What you will do
An exact transcript of all the records is the expected answer.

Excerpted records
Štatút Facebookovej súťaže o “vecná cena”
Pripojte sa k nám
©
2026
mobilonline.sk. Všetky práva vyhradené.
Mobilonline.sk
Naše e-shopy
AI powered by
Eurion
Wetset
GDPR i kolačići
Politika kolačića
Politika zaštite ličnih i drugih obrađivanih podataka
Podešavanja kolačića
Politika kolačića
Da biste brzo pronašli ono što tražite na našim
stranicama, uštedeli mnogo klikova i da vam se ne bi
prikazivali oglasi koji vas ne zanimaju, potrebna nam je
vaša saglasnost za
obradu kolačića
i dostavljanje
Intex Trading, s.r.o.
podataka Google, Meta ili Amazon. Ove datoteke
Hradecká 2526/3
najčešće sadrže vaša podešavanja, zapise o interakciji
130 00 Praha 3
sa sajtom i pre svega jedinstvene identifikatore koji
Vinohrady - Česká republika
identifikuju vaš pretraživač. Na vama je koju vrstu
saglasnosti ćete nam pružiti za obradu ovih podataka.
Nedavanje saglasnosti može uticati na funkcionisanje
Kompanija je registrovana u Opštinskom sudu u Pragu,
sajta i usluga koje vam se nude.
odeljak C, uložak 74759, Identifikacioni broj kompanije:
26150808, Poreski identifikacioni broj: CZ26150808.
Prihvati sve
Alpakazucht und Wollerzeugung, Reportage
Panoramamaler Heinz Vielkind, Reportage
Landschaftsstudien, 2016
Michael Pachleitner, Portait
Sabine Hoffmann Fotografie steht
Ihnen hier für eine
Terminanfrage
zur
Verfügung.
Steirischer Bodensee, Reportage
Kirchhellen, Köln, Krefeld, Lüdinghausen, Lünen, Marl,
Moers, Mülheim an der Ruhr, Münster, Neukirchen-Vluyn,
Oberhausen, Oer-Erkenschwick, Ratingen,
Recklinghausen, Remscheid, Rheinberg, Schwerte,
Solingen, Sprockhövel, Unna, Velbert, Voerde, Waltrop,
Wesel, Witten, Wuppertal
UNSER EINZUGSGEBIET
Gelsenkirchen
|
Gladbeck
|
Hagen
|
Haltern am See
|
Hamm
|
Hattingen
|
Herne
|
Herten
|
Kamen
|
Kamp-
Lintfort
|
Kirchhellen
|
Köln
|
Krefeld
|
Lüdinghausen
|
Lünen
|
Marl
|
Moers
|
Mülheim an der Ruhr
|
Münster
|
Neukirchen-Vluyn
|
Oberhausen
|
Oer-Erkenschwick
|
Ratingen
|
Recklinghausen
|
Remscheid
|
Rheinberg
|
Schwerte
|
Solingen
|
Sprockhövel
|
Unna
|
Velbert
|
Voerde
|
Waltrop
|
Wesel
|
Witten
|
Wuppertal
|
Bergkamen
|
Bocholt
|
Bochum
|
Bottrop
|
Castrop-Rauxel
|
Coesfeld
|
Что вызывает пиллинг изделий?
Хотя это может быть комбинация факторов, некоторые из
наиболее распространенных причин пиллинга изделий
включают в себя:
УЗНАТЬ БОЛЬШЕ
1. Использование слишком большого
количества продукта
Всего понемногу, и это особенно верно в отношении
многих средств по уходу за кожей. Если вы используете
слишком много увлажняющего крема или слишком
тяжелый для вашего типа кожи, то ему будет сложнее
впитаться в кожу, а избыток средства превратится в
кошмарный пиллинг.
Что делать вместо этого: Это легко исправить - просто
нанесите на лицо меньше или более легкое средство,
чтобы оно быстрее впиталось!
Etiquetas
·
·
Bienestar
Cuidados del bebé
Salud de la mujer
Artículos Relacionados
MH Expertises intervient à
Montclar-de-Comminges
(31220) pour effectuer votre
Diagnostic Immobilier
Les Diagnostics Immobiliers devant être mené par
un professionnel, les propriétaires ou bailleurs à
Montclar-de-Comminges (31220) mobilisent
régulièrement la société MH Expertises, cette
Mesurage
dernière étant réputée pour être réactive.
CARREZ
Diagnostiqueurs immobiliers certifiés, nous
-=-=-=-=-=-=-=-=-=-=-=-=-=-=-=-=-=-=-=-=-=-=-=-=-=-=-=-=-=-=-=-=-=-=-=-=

Response
Štatút Facebookovej súťaže o “vecná cena”
Pripojte sa k nám
©
2026
mobilonline.sk. Všetky práva vyhradené.
Mobilonline.sk
Naše e-shopy
AI powered by
Eurion
Wetset
GDPR i kolačići
Politika kolačića
Politika zaštite ličnih i drugih obrađivanih podataka
Podešavanja kolačića
Politika kolačića
Da biste brzo pronašli ono što tražite na našim
stranicama, uštedeli mnogo klikova i da vam se ne bi
prikazivali oglasi koji vas ne zanimaju, potrebna nam je
vaša saglasnost za
obradu kolačića
i dostavljanje
Intex Trading, s.r.o.
podataka Google, Meta ili Amazon. Ove datoteke
Hradecká 2526/3
najčešće sadrže vaša podešavanja, zapise o interakciji
130 00 Praha 3
sa sajtom i pre svega jedinstvene identifikatore koji
Vinohrady - Česká republika
identifikuju vaš pretraživač. Na vama je koju vrstu
saglasnosti ćete nam pružiti za obradu ovih podataka.
Nedavanje saglasnosti može uticati na funkcionisanje
Kompanija je registrovana u Opštinskom sudu u Pragu,
sajta i usluga koje vam se nude.
odeljak C, uložak 74759, Identifikacioni broj kompanije:
26150808, Poreski identifikacioni broj: CZ26150808.
Prihvati sve
Alpakazucht und Wollerzeugung, Reportage
Panoramamaler Heinz Vielkind, Reportage
Landschaftsstudien, 2016
Michael Pachleitner, Portait
Sabine Hoffmann Fotografie steht
Ihnen hier für eine
Terminanfrage
zur
Verfügung.
Steirischer Bodensee, Reportage
Kirchhellen, Köln, Krefeld, Lüdinghausen, Lünen, Marl,
Moers, Mülheim an der Ruhr, Münster, Neukirchen-Vluyn,
Oberhausen, Oer-Erkenschwick, Ratingen,
Recklinghausen, Remscheid, Rheinberg, Schwerte,
Solingen, Sprockhövel, Unna, Velbert, Voerde, Waltrop,
Wesel, Witten, Wuppertal
UNSER EINZUGSGEBIET
Gelsenkirchen
|
Gladbeck
|
Hagen
|
Haltern am See
|
Hamm
|
Hattingen
|
Herne
|
Herten
|
Kamen
|
Kamp-
Lintfort
|
Kirchhellen
|
Köln
|
Krefeld
|
Lüdinghausen
|
Lünen
|
Marl
|
Moers
|
Mülheim an der Ruhr
|
Münster
|
Neukirchen-Vluyn
|
Oberhausen
|
Oer-Erkenschwick
|
Ratingen
|
Recklinghausen
|
Remscheid
|
Rheinberg
|
Schwerte
|
Solingen
|
Sprockhövel
|
Unna
|
Velbert
|
Voerde
|
Waltrop
|
Wesel
|
Witten
|
Wuppertal
|
Bergkamen
|
Bocholt
|
Bochum
|
Bottrop
|
Castrop-Rauxel
|
Coesfeld
|
Что вызывает пиллинг изделий?
Хотя это может быть комбинация факторов, некоторые из
наиболее распространенных причин пиллинга изделий
включают в себя:
УЗНАТЬ БОЛЬШЕ
1. Использование слишком большого
количества продукта
Всего понемногу, и это особенно верно в отношении
многих средств по уходу за кожей. Если вы используете
слишком много увлажняющего крема или слишком
тяжелый для вашего типа кожи, то ему будет сложнее
впитаться в кожу, а избыток средства превратится в
кошмарный пиллинг.
Что делать вместо этого: Это легко исправить - просто
нанесите на лицо меньше или более легкое средство,
чтобы оно быстрее впиталось!
Etiquetas
·
·
Bienestar
Cuidados del bebé
Salud de la mujer
Artículos Relacionados
MH Expertises intervient à
Montclar-de-Comminges
(31220) pour effectuer votre
Diagnostic Immobilier
Les Diagnostics Immobiliers devant être mené par
un professionnel, les propriétaires ou bailleurs à
Montclar-de-Comminges (31220) mobilisent
régulièrement la société MH Expertises, cette
Mesurage
dernière étant réputée pour être réactive.
CARREZ
Diagnostiqueurs immobiliers certifiés, nous
-=-=-=-=-=-=-=-=-=-=-=-=-=-=-=-=-=-=-=-=-=-=-=-=-=-=-=-=-=-=-=-=-=-=-=-=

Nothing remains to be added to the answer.